A Distinguished Flying Medal awarded to a tragic Keighley war hero is to be auctioned.

Only three years after winning the coveted medal in the historic Sylt Raid in March 1940, Squadron Leader John Laurence Fletcher was shot down and killed on his way back from a low-level bombing raid on Berlin, Germany, on March 1, 1943. He was aged 29.

He was one of the first men to win the DFM in the Second World War – just six months after Britain declared war on Germany – and he was the only man to win a DFM in the Sylt Raid.

The Sylt Raid, targeting a base on Sylt island off the German coast, was the first time in history that the progress of a mission was announced by a Prime Minister – Winston Churchill – during a debate in the House of Commons while the action was still in progress.

Squadron Leader Fletcher was born in Keighley in 1913. He was educated at Keighley Grammar School and Keighley Technical College, where his Bradford-born father, James, was headmaster of the textile department.

From Keighley, Sergeant (later Squadron Leader) Fletcher went on to become one of Britain’s most highly-regarded young bomber pilots flying Whitley and Halifax planes.

Squadron Leader Fletcher met and married a young actress named Peggy Channell, who appeared in the 1939 George Formby film, Trouble Brewing.

The Fletchers set up home at Cranswick, east Yorkshire, not far from the Hutton Cranswick RAF base.

When he received the DFM for his exploits in the Sylt Raid in March, 1940, the citation read: “Sgt Fletcher was the captain of one of the aircraft which attacked the seaplane base at Sylt on the night of 19th-20th March,1940. He set the highest example of gallantry by successfully attacking the hangars and slipway at a height which brought him and his crew up against the full force of the anti aircraft fire of this heavily defended base.”

The Sylt Raid was a reprisal against an earlier German bombing raid, which had killed eight people.

Twenty tons of high explosives and 1,200 incendiary bombs were dropped over a four-hour period, damaging planes, hangars and fuel dumps.

Whenever her husband was away on a dangerous night mission, Mrs Fletcher later said she would anxiously wait up for him. She said she always knew that he was safe when she heard the distinctive rattle of his car.

But on the night of March 1,1943, Mrs Fletcher did not hear his car and guessed he was dead.

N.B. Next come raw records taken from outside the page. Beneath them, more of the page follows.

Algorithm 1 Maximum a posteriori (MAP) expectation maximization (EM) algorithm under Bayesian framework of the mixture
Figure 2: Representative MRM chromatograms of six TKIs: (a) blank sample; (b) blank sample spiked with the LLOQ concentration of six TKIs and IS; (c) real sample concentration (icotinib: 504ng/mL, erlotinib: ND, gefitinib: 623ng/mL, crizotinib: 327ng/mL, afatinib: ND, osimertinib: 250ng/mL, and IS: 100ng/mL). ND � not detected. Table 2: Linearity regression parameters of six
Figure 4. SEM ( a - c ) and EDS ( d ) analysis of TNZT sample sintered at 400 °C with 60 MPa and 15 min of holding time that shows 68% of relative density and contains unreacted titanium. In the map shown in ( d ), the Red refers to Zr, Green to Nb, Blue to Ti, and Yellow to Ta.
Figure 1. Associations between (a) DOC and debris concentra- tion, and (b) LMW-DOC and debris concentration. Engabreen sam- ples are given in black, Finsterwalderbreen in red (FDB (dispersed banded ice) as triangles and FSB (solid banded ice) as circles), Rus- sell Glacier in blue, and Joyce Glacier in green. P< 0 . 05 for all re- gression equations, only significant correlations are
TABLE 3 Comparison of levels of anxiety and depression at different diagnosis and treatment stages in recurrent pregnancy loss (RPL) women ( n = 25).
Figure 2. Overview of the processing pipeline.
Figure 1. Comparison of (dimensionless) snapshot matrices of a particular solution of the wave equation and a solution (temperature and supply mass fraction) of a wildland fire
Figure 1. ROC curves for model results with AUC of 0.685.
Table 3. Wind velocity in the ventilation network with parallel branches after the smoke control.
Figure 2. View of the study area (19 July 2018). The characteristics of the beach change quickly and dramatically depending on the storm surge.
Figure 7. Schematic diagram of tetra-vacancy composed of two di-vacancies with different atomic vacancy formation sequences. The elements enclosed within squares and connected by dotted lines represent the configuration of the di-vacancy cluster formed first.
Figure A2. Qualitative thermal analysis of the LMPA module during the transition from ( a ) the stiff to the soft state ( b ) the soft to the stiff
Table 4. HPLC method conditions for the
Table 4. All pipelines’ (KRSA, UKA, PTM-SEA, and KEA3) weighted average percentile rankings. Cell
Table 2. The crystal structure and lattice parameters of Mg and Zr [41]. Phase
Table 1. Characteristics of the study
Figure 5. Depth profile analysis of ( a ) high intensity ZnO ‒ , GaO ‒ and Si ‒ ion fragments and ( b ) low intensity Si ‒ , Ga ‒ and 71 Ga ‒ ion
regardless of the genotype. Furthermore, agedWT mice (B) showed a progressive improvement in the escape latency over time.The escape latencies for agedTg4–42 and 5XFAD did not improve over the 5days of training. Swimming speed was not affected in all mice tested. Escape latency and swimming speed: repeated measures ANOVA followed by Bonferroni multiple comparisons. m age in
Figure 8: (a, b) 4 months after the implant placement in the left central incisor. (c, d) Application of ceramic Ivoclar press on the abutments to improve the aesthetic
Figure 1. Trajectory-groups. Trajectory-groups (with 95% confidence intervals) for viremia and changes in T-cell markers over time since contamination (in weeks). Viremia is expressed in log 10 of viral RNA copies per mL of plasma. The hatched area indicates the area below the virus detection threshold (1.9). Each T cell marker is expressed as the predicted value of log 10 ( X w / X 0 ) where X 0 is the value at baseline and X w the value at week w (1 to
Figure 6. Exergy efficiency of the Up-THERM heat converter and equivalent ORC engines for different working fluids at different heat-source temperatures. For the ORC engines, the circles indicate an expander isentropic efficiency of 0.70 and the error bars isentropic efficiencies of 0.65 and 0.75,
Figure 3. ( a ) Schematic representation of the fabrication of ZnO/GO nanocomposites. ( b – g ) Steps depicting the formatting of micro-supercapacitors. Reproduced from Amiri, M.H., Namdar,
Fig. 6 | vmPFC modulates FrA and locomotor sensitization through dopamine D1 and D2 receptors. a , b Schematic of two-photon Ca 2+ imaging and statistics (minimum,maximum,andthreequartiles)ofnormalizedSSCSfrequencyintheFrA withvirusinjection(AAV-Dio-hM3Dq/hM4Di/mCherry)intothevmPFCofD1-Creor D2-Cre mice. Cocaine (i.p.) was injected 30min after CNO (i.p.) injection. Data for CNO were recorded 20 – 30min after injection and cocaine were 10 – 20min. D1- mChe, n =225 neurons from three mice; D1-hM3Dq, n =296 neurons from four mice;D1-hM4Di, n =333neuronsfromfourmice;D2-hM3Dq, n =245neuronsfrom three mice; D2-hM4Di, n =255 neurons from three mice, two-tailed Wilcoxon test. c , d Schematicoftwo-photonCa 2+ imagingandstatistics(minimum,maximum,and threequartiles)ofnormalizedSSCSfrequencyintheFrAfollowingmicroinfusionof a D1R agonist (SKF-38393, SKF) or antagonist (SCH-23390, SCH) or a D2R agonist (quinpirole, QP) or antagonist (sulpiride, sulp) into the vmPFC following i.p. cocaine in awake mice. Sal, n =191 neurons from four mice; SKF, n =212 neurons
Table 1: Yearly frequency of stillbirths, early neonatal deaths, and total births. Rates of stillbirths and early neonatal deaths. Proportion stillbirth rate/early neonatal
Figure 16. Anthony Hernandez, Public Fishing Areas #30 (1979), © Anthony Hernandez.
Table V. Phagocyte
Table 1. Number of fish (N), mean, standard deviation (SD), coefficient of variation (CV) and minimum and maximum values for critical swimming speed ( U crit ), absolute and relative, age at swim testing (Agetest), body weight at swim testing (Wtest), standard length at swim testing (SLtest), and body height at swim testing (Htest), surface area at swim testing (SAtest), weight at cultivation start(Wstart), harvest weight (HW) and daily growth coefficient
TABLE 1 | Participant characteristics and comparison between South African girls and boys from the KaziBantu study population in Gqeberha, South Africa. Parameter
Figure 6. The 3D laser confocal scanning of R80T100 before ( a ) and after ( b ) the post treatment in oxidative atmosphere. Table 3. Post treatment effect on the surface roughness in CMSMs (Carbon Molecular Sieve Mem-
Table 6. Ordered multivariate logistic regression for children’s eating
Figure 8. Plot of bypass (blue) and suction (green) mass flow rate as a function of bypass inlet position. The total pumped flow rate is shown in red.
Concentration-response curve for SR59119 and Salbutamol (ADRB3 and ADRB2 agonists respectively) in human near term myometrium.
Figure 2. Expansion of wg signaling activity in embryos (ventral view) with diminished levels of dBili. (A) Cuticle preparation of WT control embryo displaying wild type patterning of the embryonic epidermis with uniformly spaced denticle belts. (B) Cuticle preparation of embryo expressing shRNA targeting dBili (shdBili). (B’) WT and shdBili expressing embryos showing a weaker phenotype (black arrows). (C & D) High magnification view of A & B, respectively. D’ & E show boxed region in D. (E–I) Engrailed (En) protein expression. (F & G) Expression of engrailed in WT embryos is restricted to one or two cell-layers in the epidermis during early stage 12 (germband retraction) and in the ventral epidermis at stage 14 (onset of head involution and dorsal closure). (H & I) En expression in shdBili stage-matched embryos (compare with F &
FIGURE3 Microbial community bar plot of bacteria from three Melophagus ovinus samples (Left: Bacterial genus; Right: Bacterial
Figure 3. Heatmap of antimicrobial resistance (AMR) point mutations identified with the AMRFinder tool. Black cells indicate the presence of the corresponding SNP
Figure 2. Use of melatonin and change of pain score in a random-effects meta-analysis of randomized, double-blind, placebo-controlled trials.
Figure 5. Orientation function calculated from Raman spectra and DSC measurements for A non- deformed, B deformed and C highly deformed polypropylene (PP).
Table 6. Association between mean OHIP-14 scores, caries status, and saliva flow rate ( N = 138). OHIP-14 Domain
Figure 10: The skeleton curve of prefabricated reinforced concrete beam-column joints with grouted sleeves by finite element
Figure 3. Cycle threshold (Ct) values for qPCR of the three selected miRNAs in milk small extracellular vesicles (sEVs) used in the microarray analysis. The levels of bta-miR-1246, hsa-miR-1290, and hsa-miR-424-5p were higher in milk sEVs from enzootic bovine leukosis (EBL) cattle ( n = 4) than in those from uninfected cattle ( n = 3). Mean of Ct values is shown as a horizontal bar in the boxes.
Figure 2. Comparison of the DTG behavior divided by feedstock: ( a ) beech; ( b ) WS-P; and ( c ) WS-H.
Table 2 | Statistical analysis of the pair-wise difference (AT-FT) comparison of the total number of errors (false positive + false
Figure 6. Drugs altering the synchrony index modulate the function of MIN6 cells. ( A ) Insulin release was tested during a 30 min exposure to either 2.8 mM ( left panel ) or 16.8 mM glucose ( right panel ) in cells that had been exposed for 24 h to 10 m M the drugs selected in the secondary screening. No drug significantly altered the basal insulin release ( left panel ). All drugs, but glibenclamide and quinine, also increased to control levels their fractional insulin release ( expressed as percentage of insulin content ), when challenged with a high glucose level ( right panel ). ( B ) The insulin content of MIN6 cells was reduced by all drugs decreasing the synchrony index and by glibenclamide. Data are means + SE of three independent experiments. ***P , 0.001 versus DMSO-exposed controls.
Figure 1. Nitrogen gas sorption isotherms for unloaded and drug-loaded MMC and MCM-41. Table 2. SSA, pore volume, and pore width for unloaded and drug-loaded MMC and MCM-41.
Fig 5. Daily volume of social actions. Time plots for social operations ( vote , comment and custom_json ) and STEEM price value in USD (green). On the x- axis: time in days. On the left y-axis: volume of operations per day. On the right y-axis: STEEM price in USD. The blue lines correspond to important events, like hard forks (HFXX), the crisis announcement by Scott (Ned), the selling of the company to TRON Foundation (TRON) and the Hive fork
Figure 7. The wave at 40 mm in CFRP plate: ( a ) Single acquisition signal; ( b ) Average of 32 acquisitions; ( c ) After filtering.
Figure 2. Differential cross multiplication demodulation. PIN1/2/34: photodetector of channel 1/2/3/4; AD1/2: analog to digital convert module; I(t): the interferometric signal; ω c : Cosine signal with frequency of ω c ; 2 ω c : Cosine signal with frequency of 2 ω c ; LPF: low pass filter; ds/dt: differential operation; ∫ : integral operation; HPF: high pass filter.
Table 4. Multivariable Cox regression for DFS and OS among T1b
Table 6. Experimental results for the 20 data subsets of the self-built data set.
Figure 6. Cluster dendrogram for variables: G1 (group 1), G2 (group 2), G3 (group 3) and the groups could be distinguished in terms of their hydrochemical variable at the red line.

He had been shot down and killed by a night fighter while returning from a raid on Berlin.

Squadron Leader Fletcher’s commanding officer, Wing Commander (later Group Captain) Leonard Cheshire – the Victoria Cross winner, whose Leonard Cheshire homes would become world-famous – paid tribute. He said: “I could not have found anywhere a finer man to have in the Squadron.”

Now, nearly 70 years after his death, Squadron Leader Fletcher’s medals, including his DFM, are up for sale. They are expected to fetch between £2,800 and £3,200 at the auction at Spink in Bloomsbury, London, on Thursday.